# [Texte fourni]
-------

Le grand maître c’est le rythme. Hervé Bouchard, causerie écrite, III.

Le métier, les pratiques, les outils

Etes-vous un écrivain tout terrain ou avez-vous besoin d’un environnement, d’objets particuliers pour écrire ?

J’écris partout et tout le temps dans mes carnets. Je le fais en visite, en camping, en autobus, n’importe où et n’importe quand. Cependant, l’écriture dans ces lieux et à ces moments divers devra passer à la table. Il s’agit d’une vieille table remise en état par une bonne amie, Isabelle, j’y suis très attaché. L’objet est dans une petite pièce à l’entrée de la maison, qui me sert de bureau, mais, comme je vous l’ai dit, je ne suis pas le seul utilisateur de cette table. J’y travaille tôt le matin, avant de me rendre au cégep où j’enseigne, entre 4h00 et 6h45, alors que la maisonnée est en général endormie. Là, je suis tout seul. Je suis un auteur de l’hiver et de la nuit. Quand le soleil se lève, j’ai l’impression que ma séance d’écriture est terminée. En été, je n’écris pas vraiment, sinon pour répondre à certaines commandes, procéder à des corrections, etc. Chaque livre a ses particularités quant à la disposition des objets sur la table, au départ ; mais à la fin de la séance, c’est toujours le désordre.

Ecrire en marge d’un autre texte ou écrire at large, quel est votre style ?

-------

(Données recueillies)
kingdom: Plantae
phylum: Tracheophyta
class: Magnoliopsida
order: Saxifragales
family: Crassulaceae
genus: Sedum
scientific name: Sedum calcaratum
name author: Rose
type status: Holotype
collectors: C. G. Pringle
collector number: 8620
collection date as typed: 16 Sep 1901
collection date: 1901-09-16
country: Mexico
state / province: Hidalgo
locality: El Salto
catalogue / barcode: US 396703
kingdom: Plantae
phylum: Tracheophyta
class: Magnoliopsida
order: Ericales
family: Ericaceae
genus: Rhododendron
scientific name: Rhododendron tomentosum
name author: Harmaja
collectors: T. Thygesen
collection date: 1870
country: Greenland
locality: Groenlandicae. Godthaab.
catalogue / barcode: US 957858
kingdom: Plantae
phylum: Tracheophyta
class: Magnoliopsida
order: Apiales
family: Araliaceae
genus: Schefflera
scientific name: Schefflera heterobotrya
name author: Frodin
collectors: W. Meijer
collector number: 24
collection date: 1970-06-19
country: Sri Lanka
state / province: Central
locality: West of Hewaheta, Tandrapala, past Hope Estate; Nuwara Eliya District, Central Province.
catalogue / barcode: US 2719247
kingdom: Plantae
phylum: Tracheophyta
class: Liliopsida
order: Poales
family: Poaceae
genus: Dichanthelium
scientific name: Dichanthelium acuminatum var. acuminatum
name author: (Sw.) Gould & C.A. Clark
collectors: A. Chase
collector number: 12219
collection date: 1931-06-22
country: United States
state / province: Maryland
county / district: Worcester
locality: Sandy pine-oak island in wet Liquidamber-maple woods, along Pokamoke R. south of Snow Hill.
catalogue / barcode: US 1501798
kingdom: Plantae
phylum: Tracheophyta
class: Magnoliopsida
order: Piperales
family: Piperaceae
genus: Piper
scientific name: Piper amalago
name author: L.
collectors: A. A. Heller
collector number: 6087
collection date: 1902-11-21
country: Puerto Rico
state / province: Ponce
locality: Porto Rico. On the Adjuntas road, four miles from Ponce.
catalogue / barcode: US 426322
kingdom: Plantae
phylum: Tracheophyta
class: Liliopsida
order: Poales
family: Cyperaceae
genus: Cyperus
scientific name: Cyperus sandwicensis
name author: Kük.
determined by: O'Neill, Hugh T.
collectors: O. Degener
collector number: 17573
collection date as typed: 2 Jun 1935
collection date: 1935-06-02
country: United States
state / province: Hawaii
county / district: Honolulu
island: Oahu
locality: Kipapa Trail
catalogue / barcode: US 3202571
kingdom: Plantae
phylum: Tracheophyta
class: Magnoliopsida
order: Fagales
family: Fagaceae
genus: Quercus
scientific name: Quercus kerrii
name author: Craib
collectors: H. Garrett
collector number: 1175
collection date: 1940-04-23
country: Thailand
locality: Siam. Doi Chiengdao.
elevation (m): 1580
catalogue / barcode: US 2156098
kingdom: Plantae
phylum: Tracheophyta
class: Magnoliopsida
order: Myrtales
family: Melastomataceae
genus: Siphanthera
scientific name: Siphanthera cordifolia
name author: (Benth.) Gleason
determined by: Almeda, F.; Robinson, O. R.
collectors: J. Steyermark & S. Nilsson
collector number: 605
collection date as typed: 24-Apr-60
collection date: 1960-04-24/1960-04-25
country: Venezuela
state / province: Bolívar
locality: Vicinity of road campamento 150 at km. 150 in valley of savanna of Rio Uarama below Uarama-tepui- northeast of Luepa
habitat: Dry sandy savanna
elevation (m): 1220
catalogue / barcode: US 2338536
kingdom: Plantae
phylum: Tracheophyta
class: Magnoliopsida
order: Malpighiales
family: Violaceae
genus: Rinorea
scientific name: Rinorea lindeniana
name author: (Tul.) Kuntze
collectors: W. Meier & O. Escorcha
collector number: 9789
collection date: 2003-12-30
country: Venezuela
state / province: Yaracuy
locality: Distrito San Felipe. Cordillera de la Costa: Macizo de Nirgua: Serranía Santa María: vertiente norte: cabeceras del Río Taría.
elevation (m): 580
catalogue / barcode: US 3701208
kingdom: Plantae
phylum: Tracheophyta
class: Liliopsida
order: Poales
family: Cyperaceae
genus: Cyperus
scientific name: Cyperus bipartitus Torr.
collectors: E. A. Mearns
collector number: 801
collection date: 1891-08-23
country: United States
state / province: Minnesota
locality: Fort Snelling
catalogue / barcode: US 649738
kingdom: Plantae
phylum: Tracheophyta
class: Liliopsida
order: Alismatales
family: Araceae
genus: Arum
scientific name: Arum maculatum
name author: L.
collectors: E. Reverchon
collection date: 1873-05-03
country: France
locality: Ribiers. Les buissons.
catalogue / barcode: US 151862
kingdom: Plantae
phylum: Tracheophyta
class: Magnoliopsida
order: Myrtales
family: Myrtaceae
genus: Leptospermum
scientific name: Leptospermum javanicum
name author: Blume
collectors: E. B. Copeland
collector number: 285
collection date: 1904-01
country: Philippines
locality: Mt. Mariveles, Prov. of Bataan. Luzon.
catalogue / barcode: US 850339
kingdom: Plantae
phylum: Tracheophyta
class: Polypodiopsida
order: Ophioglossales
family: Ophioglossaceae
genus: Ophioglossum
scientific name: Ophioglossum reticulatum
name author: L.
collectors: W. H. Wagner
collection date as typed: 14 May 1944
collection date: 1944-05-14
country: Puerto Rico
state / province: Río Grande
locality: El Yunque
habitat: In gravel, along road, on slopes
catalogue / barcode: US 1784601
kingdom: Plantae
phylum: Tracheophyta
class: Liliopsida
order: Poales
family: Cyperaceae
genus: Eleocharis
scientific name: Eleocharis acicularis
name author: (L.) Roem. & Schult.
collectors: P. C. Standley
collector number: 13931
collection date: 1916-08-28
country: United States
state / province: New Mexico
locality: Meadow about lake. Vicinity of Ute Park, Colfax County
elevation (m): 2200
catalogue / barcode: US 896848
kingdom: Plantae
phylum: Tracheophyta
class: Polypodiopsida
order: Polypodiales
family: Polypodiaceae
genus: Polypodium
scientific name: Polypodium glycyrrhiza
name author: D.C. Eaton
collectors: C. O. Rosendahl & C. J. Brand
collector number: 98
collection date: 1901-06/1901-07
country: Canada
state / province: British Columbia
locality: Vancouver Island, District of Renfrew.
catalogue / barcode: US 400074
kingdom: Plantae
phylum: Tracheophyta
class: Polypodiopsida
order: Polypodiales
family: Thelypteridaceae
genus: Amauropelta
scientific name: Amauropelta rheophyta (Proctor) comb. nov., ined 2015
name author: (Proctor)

-------

# [Exercice court 1]
Dans l'entretien sur le métier d'écrire, relevez les situations données en exemple où la personne interrogée dit écrire dans ses carnets.
# [Exercice court 2]
Reprenez l'entretien sur le métier d'écrire en enchaînant sur sa dernière question.
Ces données n'ont aucun rapport avec l'entretien.

# [Réponse 1]
En visite, en camping, en autobus.

# [Réponse 2]
Je ne suis pas sûr de bien comprendre le sens de votre question, plutôt je ne sais pas ce que signifie « écrire at large ». Je crois que la littérature est un espace d’invention et de liberté absolues, dans la mesure où elle est l’expression de la parole vivante de l’homme, laquelle est sans mesure. Je crois que l’histoire est sans importance. Je crois que l’histoire est de la plus haute importance. Le grand maître, c’est le rythme, et je m’y soumets de toutes mes oreilles. En même temps, je dialogue avec des textes. Parents et amis…, par exemple, est ma réplique aux textes de Stéphane Mallarmé réunis sous le titre Crayonné au théâtre. Il y énonce le désir d’une œuvre plutôt ambitieuse qui aurait la forme d’une ode dramatique. D’une certaine manière, c’est ce que j’ai fait. Ma veuve Manchée a aussi pour illustre belle-sœur la Winnie d’Oh les beaux jours de Samuel Beckett. Jacques Mailloux est un lointain cousin de Jean-Jacques Rousseau. Et, bien entendu, les listes, les anaphores, les niveaux de langue divers qui se côtoient de façon très baroque, tout ça n’est pas sans lien avec l’œuvre de Gérald Godin, que je fréquente depuis des années. Ce sur quoi je travaille présentement est aussi en mode réplique. Je ne crois guère à l’originalité, sinon à celle qui est le produit d’une attention extrême à la disposition de l’homme dans le défilement de la parole, une disposition d’écoute, d’oreille. Et cela n’est pas original, c’est une reprise, mais une reprise qui étonne toujours.
Mais j’aimerais bien que vous me précisiez ce que vous entendez par écrire at large.

Avez-vous l’écriture circonspecte ou aventureuse ?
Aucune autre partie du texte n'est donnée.